**Goal of the exercise:** Reproduce each of the following rows verbatim, leaving out the pictures.

[Provided information — start]

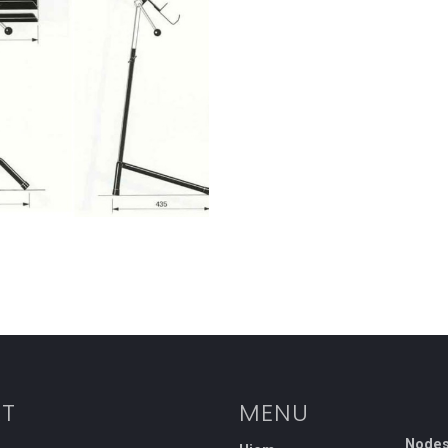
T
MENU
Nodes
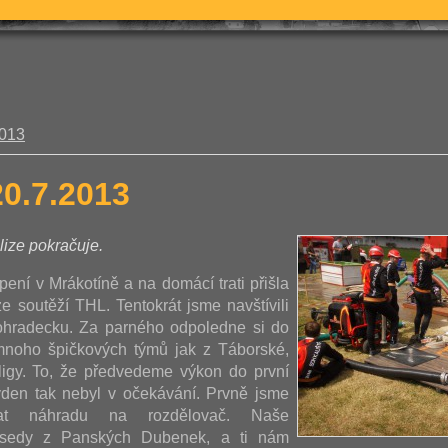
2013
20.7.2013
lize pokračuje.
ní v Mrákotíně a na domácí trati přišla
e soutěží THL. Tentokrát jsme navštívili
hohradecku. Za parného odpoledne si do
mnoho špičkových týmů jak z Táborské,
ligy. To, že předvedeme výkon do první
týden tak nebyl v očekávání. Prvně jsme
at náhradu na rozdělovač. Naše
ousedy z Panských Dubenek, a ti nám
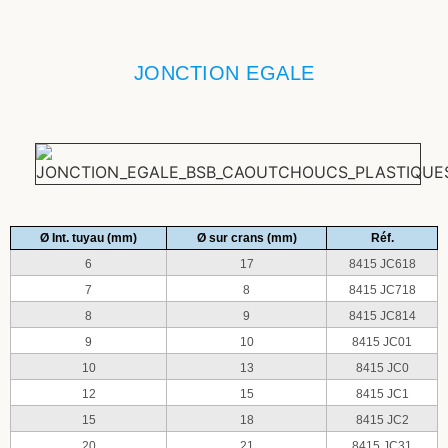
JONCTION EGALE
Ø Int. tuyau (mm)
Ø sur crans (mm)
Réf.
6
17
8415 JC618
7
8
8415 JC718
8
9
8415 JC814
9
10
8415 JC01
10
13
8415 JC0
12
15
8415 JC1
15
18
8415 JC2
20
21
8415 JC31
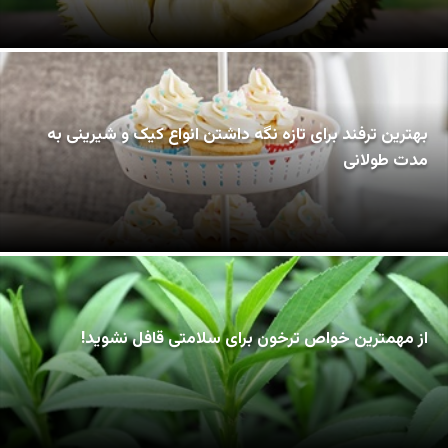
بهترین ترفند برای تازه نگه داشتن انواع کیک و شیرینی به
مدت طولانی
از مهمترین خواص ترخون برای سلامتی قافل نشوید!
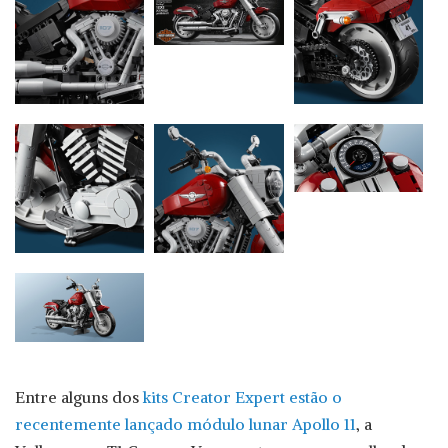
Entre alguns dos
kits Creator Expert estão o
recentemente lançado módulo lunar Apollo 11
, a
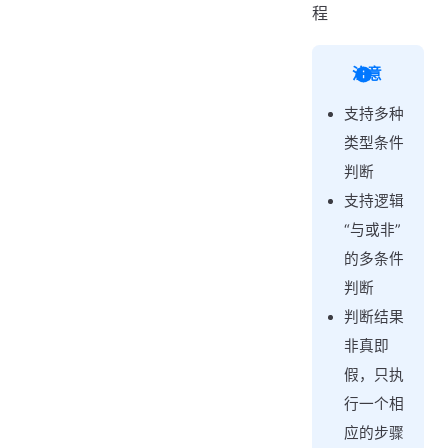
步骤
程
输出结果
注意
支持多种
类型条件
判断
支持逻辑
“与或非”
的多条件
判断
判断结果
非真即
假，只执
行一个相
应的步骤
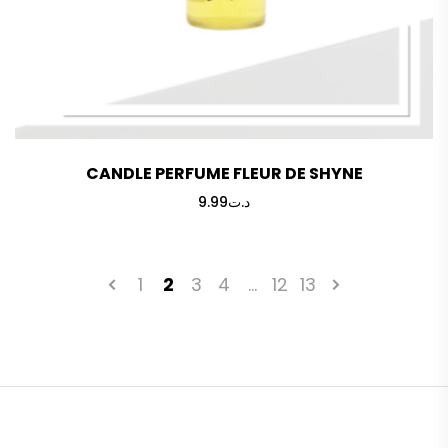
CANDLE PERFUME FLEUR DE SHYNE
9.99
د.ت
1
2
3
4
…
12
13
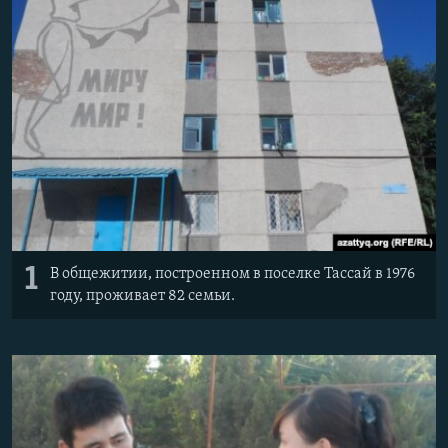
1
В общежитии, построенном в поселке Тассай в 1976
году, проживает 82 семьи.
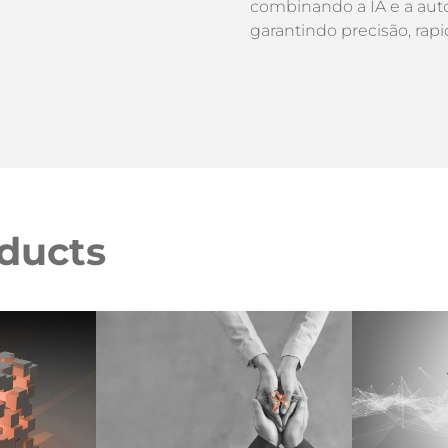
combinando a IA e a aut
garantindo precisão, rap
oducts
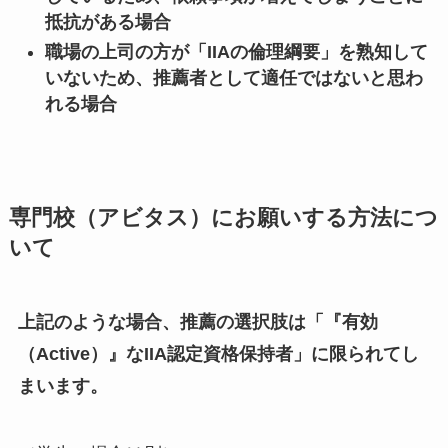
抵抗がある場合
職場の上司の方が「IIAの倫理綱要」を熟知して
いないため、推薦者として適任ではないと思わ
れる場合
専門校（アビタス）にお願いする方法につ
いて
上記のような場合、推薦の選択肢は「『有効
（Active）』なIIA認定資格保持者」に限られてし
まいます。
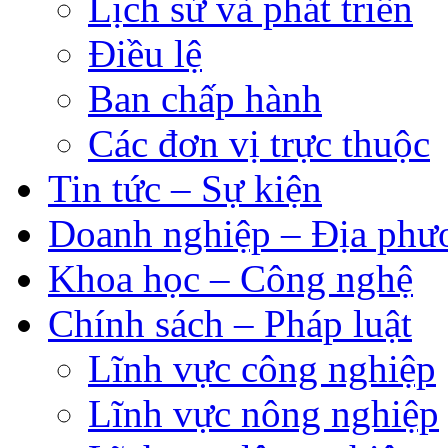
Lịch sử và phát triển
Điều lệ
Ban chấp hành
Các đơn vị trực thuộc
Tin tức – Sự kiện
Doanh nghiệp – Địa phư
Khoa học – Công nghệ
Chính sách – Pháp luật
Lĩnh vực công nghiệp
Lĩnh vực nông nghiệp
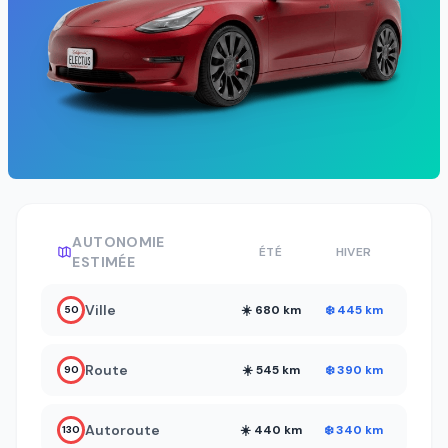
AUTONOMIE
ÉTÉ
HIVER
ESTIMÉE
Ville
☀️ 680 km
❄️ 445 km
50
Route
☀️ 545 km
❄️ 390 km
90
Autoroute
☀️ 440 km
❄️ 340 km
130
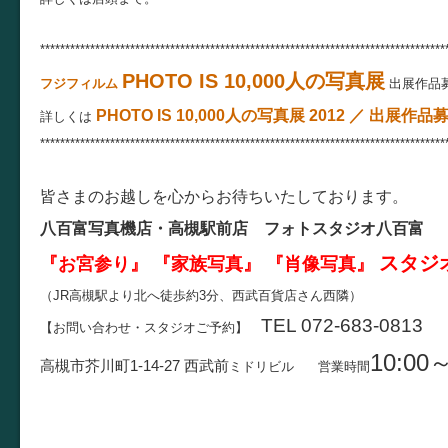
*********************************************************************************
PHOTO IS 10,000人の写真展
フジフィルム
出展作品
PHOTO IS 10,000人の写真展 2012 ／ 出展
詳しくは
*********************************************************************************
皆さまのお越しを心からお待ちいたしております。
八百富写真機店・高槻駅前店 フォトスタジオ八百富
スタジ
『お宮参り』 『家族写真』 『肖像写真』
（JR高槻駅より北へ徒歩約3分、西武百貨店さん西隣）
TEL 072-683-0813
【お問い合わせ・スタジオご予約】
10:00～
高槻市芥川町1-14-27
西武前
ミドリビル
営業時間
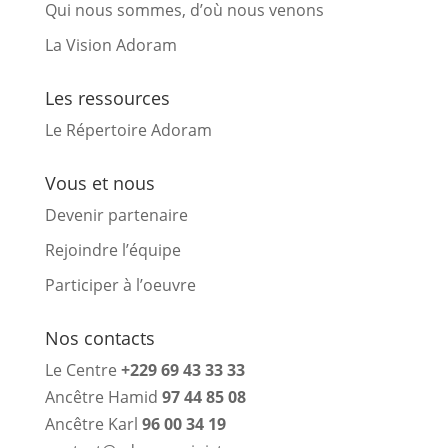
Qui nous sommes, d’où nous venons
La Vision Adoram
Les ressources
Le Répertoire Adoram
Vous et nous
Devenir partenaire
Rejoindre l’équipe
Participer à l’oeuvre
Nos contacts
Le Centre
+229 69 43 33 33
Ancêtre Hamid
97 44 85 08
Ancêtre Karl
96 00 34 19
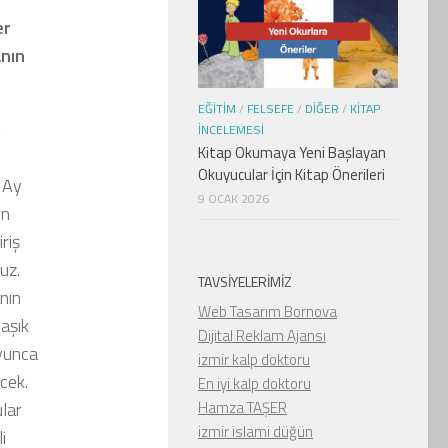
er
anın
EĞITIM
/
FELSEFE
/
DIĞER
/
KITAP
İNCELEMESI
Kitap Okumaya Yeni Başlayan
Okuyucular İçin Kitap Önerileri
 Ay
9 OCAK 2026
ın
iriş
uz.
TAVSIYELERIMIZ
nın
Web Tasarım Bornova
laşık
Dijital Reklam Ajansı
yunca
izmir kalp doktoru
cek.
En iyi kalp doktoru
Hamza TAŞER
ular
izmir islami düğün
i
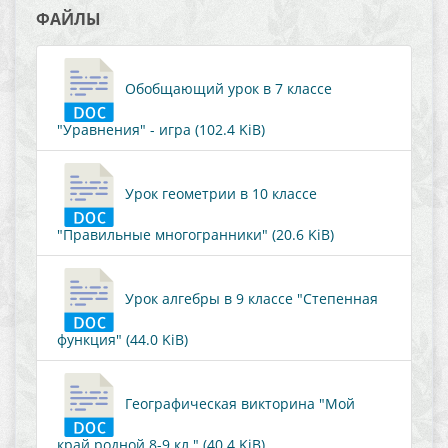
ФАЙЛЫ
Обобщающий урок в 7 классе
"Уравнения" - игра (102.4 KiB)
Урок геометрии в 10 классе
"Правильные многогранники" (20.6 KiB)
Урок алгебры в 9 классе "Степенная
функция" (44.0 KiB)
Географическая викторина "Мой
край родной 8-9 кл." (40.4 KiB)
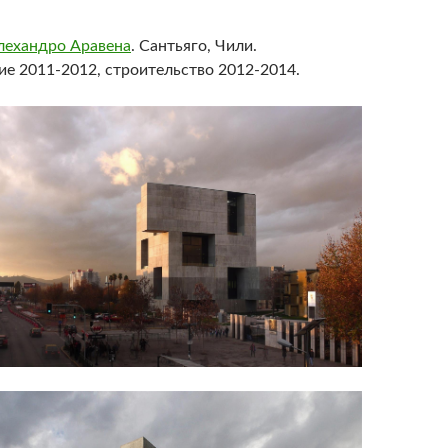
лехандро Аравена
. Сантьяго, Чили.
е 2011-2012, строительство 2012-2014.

[Provided information — finish]

**Task output:**
T
MENU
Nodes
2013
20.7.2013
lize pokračuje.
ní v Mrákotíně a na domácí trati přišla
e soutěží THL. Tentokrát jsme navštívili
hohradecku. Za parného odpoledne si do
mnoho špičkových týmů jak z Táborské,
ligy. To, že předvedeme výkon do první
týden tak nebyl v očekávání. Prvně jsme
at náhradu na rozdělovač. Naše
ousedy z Panských Dubenek, a ti nám
JONCTION EGALE
Ø Int. tuyau (mm)
Ø sur crans (mm)
Réf.
6
17
8415 JC618
7
8
8415 JC718
8
9
8415 JC814
9
10
8415 JC01
10
13
8415 JC0
12
15
8415 JC1
15
18
8415 JC2
20
21
8415 JC31
بهترین ترفند برای تازه نگه داشتن انواع کیک و شیرینی به
مدت طولانی
از مهمترین خواص ترخون برای سلامتی قافل نشوید!
Entre alguns dos
kits Creator Expert estão o
recentemente lançado módulo lunar Apollo 11
, a
步骤
程
输出结果
注意
支持多种
类型条件
判断
支持逻辑
“与或非”
的多条件
判断
判断结果
非真即
假，只执
行一个相
应的步骤
CANDLE PERFUME FLEUR DE SHYNE
9.99
د.ت
1
2
3
4
…
12
13
1
В общежитии, построенном в поселке Тассай в 1976
году, проживает 82 семьи.
combinando a IA e a aut
garantindo precisão, rap
oducts
抵抗がある場合
職場の上司の方が「IIAの倫理綱要」を熟知して
いないため、推薦者として適任ではないと思わ
れる場合
専門校（アビタス）にお願いする方法につ
いて
上記のような場合、推薦の選択肢は「『有効
（Active）』なIIA認定資格保持者」に限られてし
まいます。
Lịch sử và phát triển
Điều lệ
Ban chấp hành
Các đơn vị trực thuộc
Tin tức – Sự kiện
Doanh nghiệp – Địa phư
Khoa học – Công nghệ
Chính sách – Pháp luật
Lĩnh vực công nghiệp
Lĩnh vực nông nghiệp
AUTONOMIE
ÉTÉ
HIVER
ESTIMÉE
Ville
☀️ 680 km
❄️ 445 km
50
Route
☀️ 545 km
❄️ 390 km
90
Autoroute
☀️ 440 km
❄️ 340 km
130
*********************************************************************************
PHOTO IS 10,000人の写真展
フジフィルム
出展作品
PHOTO IS 10,000人の写真展 2012 ／ 出展
詳しくは
*********************************************************************************
皆さまのお越しを心からお待ちいたしております。
八百富写真機店・高槻駅前店 フォトスタジオ八百富
スタジ
『お宮参り』 『家族写真』 『肖像写真』
（JR高槻駅より北へ徒歩約3分、西武百貨店さん西隣）
TEL 072-683-0813
【お問い合わせ・スタジオご予約】
10:00～
高槻市芥川町1-14-27
西武前
ミドリビル
営業時間
Qui nous sommes, d’où nous venons
La Vision Adoram
Les ressources
Le Répertoire Adoram
Vous et nous
Devenir partenaire
Rejoindre l’équipe
Participer à l’oeuvre
Nos contacts
Le Centre
+229 69 43 33 33
Ancêtre Hamid
97 44 85 08
Ancêtre Karl
96 00 34 19
er
anın
EĞITIM
/
FELSEFE
/
DIĞER
/
KITAP
İNCELEMESI
Kitap Okumaya Yeni Başlayan
Okuyucular İçin Kitap Önerileri
 Ay
9 OCAK 2026
ın
iriş
uz.
TAVSIYELERIMIZ
nın
Web Tasarım Bornova
laşık
Dijital Reklam Ajansı
yunca
izmir kalp doktoru
cek.
En iyi kalp doktoru
Hamza TAŞER
ular
izmir islami düğün
i
ФАЙЛЫ
Обобщающий урок в 7 классе
"Уравнения" - игра (102.4 KiB)
Урок геометрии в 10 классе
"Правильные многогранники" (20.6 KiB)
Урок алгебры в 9 классе "Степенная
функция" (44.0 KiB)
Географическая викторина "Мой
край родной 8-9 кл." (40.4 KiB)
лехандро Аравена
. Сантьяго, Чили.
е 2011-2012, строительство 2012-2014.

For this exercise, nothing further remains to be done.